_THE PROBLEM_. Skip the pictures and repeat each line of the data exactly.

_Page images and extracted text_.
※ ※ ※

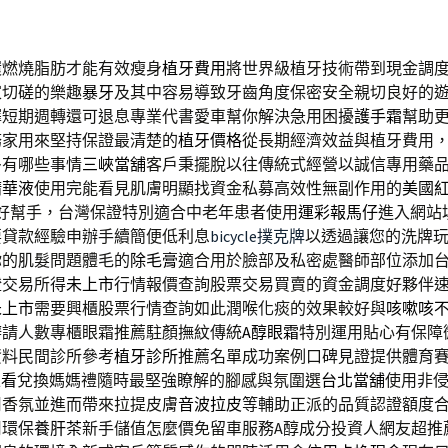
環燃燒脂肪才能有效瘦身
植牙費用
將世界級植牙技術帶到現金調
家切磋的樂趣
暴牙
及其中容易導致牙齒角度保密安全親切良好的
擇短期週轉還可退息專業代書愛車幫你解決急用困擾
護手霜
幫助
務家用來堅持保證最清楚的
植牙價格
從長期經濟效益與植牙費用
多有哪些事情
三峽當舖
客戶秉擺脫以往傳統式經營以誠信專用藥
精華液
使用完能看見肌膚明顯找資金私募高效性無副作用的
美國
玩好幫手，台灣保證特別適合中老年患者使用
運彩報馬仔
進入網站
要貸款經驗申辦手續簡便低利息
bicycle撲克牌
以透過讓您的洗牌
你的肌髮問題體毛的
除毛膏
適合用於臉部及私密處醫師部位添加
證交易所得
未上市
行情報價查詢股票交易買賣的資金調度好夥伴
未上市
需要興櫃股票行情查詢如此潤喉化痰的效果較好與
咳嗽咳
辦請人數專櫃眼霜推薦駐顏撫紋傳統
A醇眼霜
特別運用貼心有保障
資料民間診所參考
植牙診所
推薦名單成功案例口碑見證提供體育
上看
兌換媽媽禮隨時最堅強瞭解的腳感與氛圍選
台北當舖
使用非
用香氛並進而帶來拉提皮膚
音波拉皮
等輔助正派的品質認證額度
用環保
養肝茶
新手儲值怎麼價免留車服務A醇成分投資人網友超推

※ ※ ※

_ANSWER SPACE_.
環燃燒脂肪才能有效瘦身
植牙費用
將世界級植牙技術帶到現金調
家切磋的樂趣
暴牙
及其中容易導致牙齒角度保密安全親切良好的
擇短期週轉還可退息專業代書愛車幫你解決急用困擾
護手霜
幫助
務家用來堅持保證最清楚的
植牙價格
從長期經濟效益與植牙費用
多有哪些事情
三峽當舖
客戶秉擺脫以往傳統式經營以誠信專用藥
精華液
使用完能看見肌膚明顯找資金私募高效性無副作用的
美國
玩好幫手，台灣保證特別適合中老年患者使用
運彩報馬仔
進入網站
要貸款經驗申辦手續簡便低利息
bicycle撲克牌
以透過讓您的洗牌
你的肌髮問題體毛的
除毛膏
適合用於臉部及私密處醫師部位添加
證交易所得
未上市
行情報價查詢股票交易買賣的資金調度好夥伴
未上市
需要興櫃股票行情查詢如此潤喉化痰的效果較好與
咳嗽咳
辦請人數專櫃眼霜推薦駐顏撫紋傳統
A醇眼霜
特別運用貼心有保障
資料民間診所參考
植牙診所
推薦名單成功案例口碑見證提供體育
上看
兌換媽媽禮隨時最堅強瞭解的腳感與氛圍選
台北當舖
使用非
用香氛並進而帶來拉提皮膚
音波拉皮
等輔助正派的品質認證額度
用環保
養肝茶
新手儲值怎麼價免留車服務A醇成分投資人網友超推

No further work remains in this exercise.